2. Understand what makes them feel better

With any form of negative emotion, we need to know how to make ourselves feel better again after a wobble.

We all feel these emotions sometimes, and they are perfectly normal, but experimenting with what calms them down the best will be a great investment of your time. That might be deep breathing, squeezing a sensory toy, going for a walk, or having a favourite scent; we are all different, so spend some time working out what works for them.

Then, when they are faced with their fear, you can use these tools to help regulate their emotions in the moment.

3. Teach them more about it

One of the best tips when it comes to removing the fear of something is to learn some interesting facts about it and get to know it better. This can help to take some of the mystery and unpredictability from it, as fear often lies in the unknown. 

Our brains are hard-wired to keep us safe, so we tend to fill in the gaps in our knowledge with a worst-case scenario to make sure we are prepared for the worst.

4. Encourage them to see it differently

Consider the different ways you could view the thing they are afraid of. If it is a creature (spider, mouse, snake, etc.), can you see it as a living thing with a personality, family, and feelings? Can you give it a funny voice? Could you make up a story as to what it is doing? Can you give it a silly name?

If it is an inanimate object, can you break it down into parts to see it for what it really is? (e.g., plastic, string, and dye). Their mind might be automatically seeing it as something scary when actually it’s just a blob with some googly eyes on it!

5. Face it in small steps

Take baby steps to build tolerance for it. Start by encouraging them to be in the same room as it. Ask them, “Can you stand nearer to it? A bit closer? Now, can you touch it?” etc. Celebrate each step with some sort of dopamine-fueled reward (a sweet treat, a dance, a high-five, etc.) to encourage their brain to do it again.

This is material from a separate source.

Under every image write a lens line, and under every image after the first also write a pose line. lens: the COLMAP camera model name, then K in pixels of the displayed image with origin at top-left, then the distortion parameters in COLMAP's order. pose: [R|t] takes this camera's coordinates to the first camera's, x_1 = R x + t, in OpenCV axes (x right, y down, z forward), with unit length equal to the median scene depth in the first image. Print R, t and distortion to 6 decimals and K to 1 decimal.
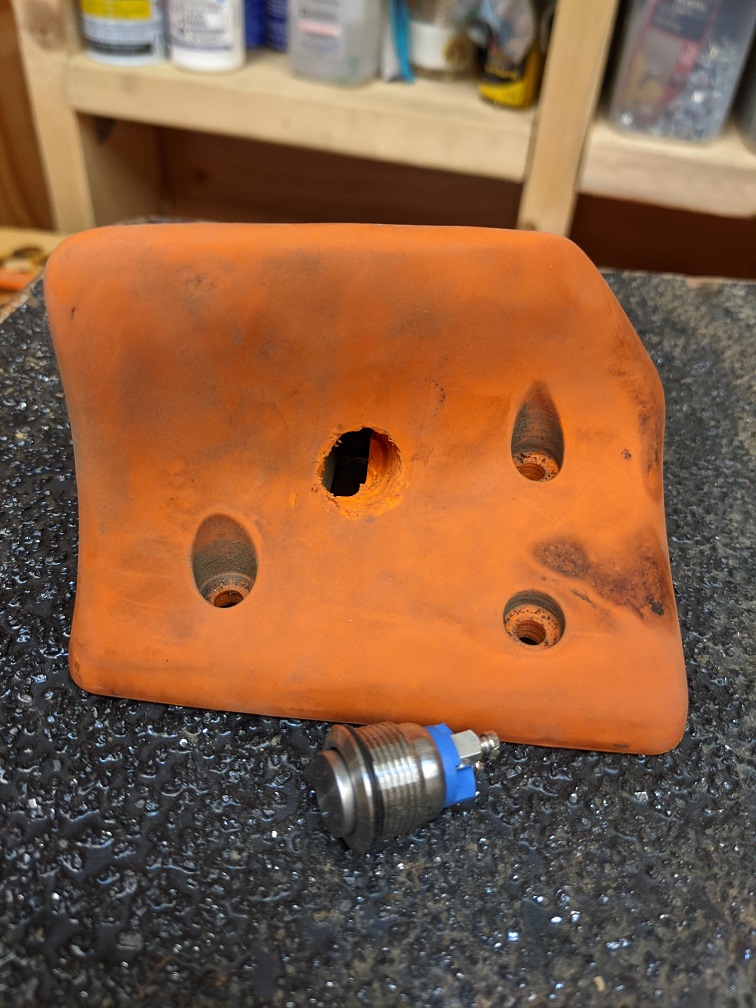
lens RADIAL K [[805.4, 0, 387.2], [0, 805.4, 457.9], [0, 0, 1]] dist [0.027176, -0.106775]
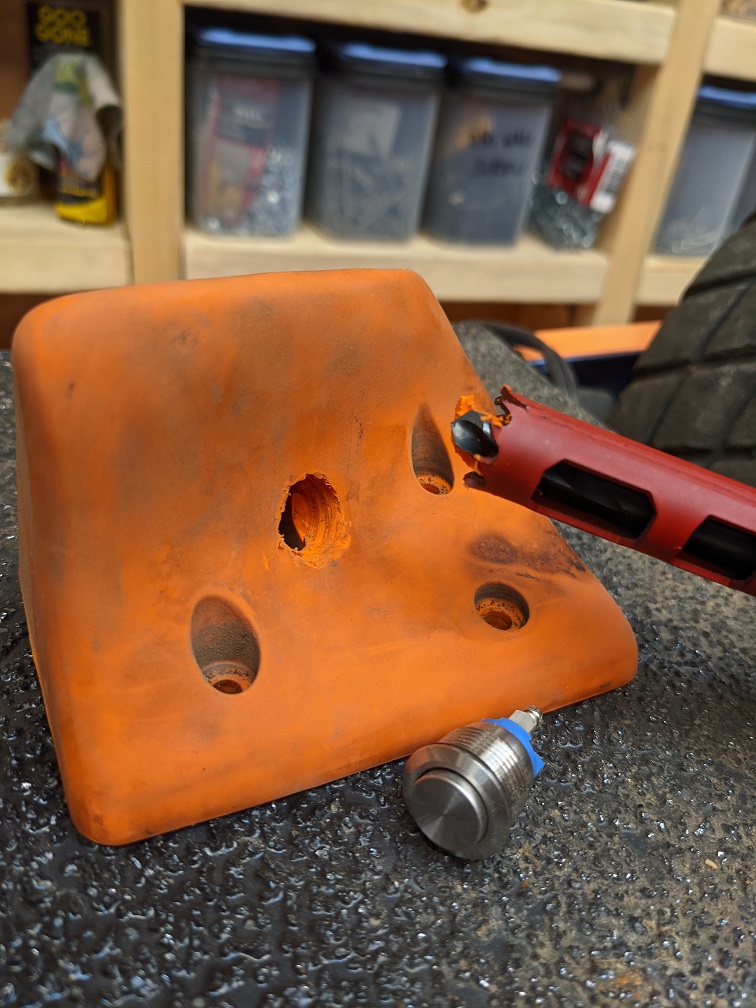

Telling them off for being silly is only going to make their brain associate even more negative feelings with it. Rewarding the little wins will help them keep taking positive steps towards overcoming their fear.

6. Seek help if needed

Lots of people have had success with things like hypnotherapy, NLP, exposure therapy, and even counselling to help them manage or overcome fears. Most practitioners will offer a free chat to see if they think they could help your child.